--- WHAT THIS TASK INVOLVES ---
Lines from the first one down to the one containing "Помидоры помыть и" in the data below are the only ones needed; please return them exactly, both ends included.

--- DATA SECTION ---
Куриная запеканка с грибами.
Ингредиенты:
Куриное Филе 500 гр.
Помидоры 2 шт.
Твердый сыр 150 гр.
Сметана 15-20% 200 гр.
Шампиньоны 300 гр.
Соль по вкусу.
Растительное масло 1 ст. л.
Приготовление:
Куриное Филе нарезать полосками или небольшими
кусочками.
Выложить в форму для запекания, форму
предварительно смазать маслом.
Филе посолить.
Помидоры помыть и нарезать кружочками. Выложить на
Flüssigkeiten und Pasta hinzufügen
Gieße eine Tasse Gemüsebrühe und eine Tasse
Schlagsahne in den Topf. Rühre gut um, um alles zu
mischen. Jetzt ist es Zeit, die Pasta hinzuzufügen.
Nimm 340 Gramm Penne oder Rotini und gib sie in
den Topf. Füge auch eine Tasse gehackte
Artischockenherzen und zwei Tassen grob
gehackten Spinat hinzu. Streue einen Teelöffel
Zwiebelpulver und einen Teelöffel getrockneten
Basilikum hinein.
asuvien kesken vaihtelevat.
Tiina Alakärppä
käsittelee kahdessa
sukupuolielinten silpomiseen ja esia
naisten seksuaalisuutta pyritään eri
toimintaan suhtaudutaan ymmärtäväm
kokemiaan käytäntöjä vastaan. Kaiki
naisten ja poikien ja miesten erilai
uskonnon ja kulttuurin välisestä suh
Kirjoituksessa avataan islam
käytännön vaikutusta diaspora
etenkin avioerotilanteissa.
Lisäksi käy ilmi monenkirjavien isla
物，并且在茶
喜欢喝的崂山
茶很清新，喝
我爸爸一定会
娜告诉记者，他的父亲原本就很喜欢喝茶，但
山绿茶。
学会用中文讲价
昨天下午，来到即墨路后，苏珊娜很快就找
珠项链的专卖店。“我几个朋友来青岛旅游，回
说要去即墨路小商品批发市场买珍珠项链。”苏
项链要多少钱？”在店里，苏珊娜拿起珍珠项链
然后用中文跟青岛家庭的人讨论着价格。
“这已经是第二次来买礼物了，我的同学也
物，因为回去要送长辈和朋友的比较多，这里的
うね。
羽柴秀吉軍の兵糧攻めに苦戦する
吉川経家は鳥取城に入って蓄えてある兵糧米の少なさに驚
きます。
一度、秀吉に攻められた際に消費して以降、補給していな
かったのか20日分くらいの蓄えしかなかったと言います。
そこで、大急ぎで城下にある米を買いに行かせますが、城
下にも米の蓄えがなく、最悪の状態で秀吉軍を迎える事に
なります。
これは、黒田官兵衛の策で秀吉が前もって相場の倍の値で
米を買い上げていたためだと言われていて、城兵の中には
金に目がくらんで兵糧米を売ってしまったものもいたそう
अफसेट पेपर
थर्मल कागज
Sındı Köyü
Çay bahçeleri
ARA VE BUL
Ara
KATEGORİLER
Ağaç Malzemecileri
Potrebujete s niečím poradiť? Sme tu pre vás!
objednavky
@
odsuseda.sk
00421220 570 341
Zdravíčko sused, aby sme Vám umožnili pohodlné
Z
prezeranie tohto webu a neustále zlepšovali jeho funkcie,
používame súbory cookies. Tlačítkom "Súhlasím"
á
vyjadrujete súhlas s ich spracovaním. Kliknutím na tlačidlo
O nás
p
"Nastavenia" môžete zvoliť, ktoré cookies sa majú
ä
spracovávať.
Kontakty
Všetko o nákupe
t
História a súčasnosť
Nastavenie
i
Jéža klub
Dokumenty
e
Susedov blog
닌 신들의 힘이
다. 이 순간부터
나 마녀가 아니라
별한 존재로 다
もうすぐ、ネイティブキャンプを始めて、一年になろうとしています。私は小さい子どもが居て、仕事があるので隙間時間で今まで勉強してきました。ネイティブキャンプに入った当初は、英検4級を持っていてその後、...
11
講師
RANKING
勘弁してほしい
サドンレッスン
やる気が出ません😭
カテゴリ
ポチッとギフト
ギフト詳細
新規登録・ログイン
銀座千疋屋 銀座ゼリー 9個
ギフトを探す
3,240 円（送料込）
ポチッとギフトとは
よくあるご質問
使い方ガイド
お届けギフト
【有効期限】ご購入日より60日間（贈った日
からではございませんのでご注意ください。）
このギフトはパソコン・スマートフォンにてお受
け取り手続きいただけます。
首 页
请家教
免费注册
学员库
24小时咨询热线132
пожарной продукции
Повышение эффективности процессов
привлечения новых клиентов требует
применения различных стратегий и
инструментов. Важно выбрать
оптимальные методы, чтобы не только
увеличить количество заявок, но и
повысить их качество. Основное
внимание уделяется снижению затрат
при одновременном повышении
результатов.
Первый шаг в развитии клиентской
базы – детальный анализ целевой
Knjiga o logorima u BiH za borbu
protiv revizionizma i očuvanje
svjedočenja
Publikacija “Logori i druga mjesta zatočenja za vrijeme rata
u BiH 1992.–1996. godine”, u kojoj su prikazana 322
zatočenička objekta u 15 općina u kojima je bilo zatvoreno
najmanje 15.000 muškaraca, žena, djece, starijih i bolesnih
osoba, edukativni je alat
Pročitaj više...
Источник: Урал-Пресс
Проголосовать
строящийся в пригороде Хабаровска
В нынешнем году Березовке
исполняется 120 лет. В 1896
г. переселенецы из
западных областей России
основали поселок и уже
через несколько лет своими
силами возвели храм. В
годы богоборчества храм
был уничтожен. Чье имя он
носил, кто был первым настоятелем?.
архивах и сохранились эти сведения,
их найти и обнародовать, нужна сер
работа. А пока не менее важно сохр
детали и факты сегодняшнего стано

--- SOLUTION TO THE PROBLEM ---
Куриная запеканка с грибами.
Ингредиенты:
Куриное Филе 500 гр.
Помидоры 2 шт.
Твердый сыр 150 гр.
Сметана 15-20% 200 гр.
Шампиньоны 300 гр.
Соль по вкусу.
Растительное масло 1 ст. л.
Приготовление:
Куриное Филе нарезать полосками или небольшими
кусочками.
Выложить в форму для запекания, форму
предварительно смазать маслом.
Филе посолить.
Помидоры помыть и нарезать кружочками. Выложить на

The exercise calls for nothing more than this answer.